March, 2021

From the Editor’s Desk – Snippets of what The Blue Divide brought to you in March 2021

2 minutes read

All ‘people’ needed to do was to ask women.

Scrolling through The Blue Divide’s social media, I come across people writing to us, sharing with me that Tillotama Shome won Filmfare Critics Award for Best Actress for the movie, SIR- is love enough? I’m immediately taken back to the time when The Blue Divide had the good fortune to speak to Tillotama Shome and Rohena Gera who shared with us in their stirring interview the concept and the intent behind the film.

Hope brings me back to now, hope that perhaps, as a society, we’ve begun to appreciate people as they are, sans their profession, the caste-class shackles that govern us and the society’s rules. Hope that perhaps, we’ve begun to understand and connect with the feelings of Ratna, the maid, no, Ratna the person. And that’s where change starts, the first step to any change is understanding your people. When you start empathizing, realizing, understanding- that maids, are well, people. To really understand them, it becomes excruciatingly important to understand their everyday- their challenges, triumphs.

“When we exclude half of humanity from the production of knowledge we lose out on potentially transformative insights.” -Caroline Criado-Perez’s book, ‘Invisible Women’ highlights and exposes so beautifully that our world is centered around the needs of men. What if I were to think about the woman working in the informal economy? I’m picking a sticky, double-layered, seemingly invisible scenario- of a woman and of a woman in the informal economy.

With 97% of the workforce in India being in the informal space and a massive 96% of them being female, no surprises here that her needs are not acknowledged or even considered, much less talked about. Over the course of March, The Blue Divide has attempted to consolidate precisely that- the gender based discrimination that engulfs women in the informal economy. We highlighted wage discrimination across industries especially in the garment and construction industries, where men earn 20% and 57% higher than their women counterparts for the same amount of work. We shared how, by turning a blind eye to women’s needs, especially in the informal, unregulated sector- sexual harassment becomes the norm. Our team was aghast as we learnt that 95%+ of ‘man’ual scavengers are women– a profession that inadvertently makes us think of a man wading his way through deep trenches of human waste.

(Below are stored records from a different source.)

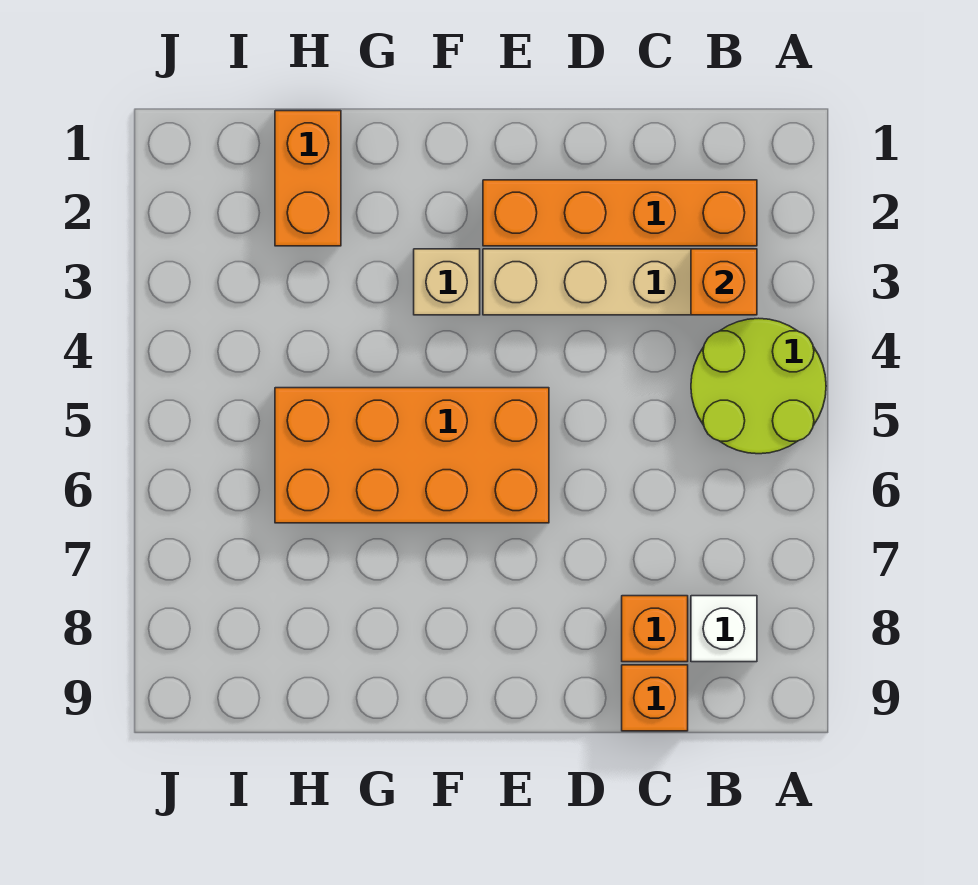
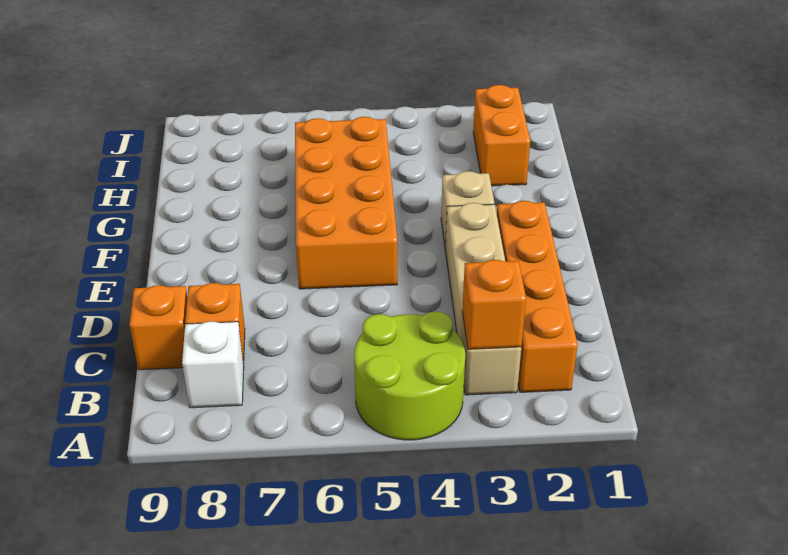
orange brick H1:H2 level 1 -> orange brick H2:I2 level 1

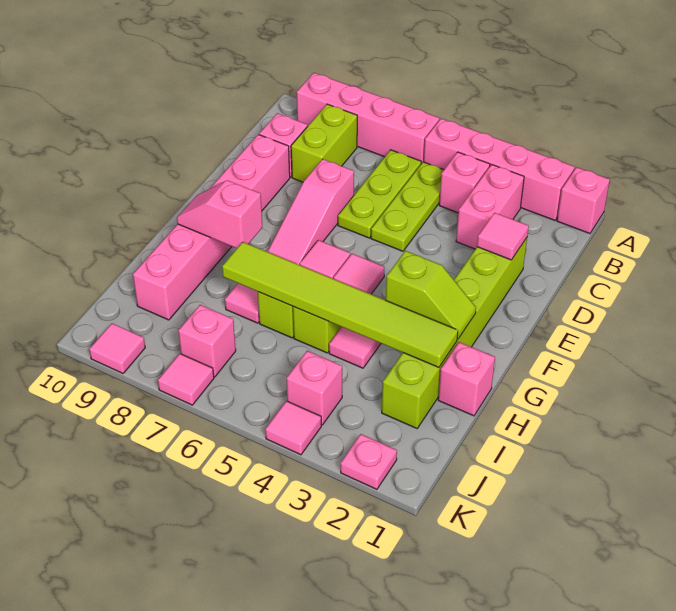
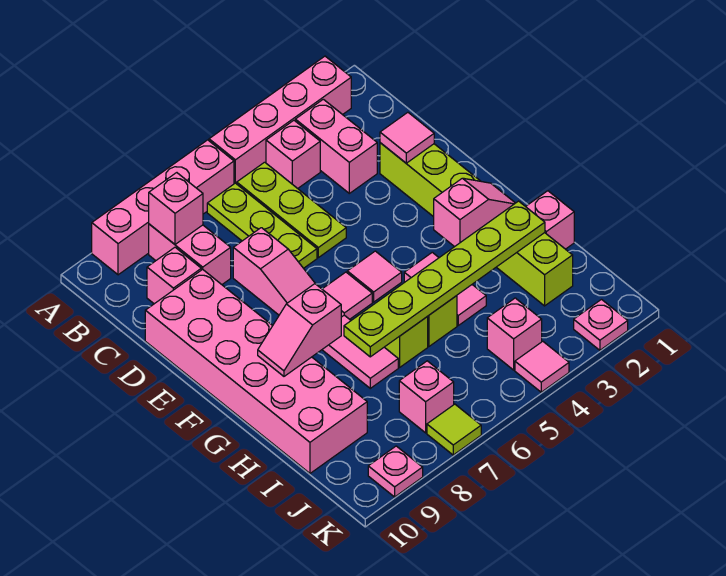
pink brick A1 level 1 -> pink brick B8 level 2
lime brick B8:C8 level 1 -> pink brick B8:C8 level 1
pink brick D9:I9 level 1 -> pink brick D9:I10 level 1
lime slope G2:G3 level 2 top 3 -> pink slope G2:G3 level 2 top 3
lime tile H2:H7 level 2 -> lime plate H2:H7 level 2
pink tile K7 level 1 -> lime tile K7 level 1
pink tile K9 level 1 -> pink plate K9 level 1

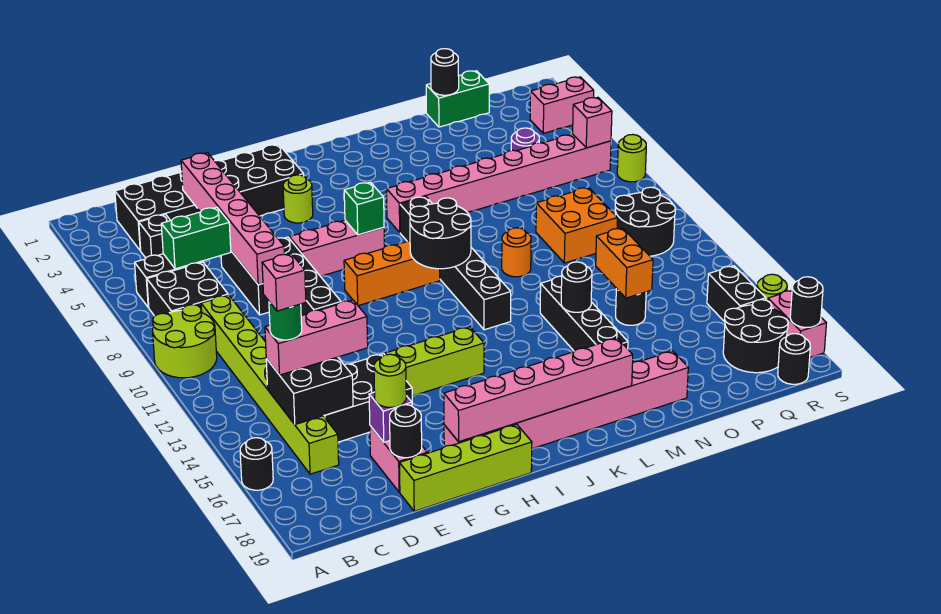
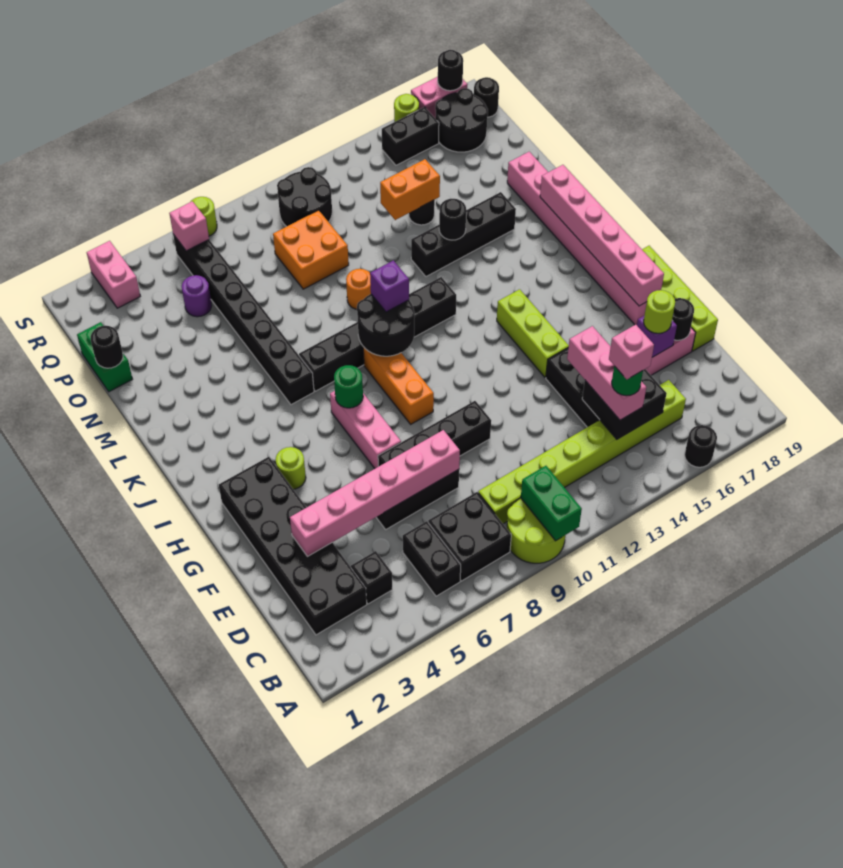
green brick C6:D6 level 2 -> green brick A10:B10 level 2
green brick I7 level 2 -> green round brick I7 level 2
pink brick K6:R6 level 1 -> black brick K6:R6 level 1
none -> purple brick K10 level 3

Lastly, March also made us think about conversations that we have, on an everyday basis where we subtly sweep issues of women in the informal economy under the carpet (which is eventually dusted by your house help, if I may).  Amidst coughs that are stirred up by the dust, and a new form of the virus, perhaps it makes sense to look around and really appreciate the Ratna Didi dusting that carpet, or the Didi picking the waste.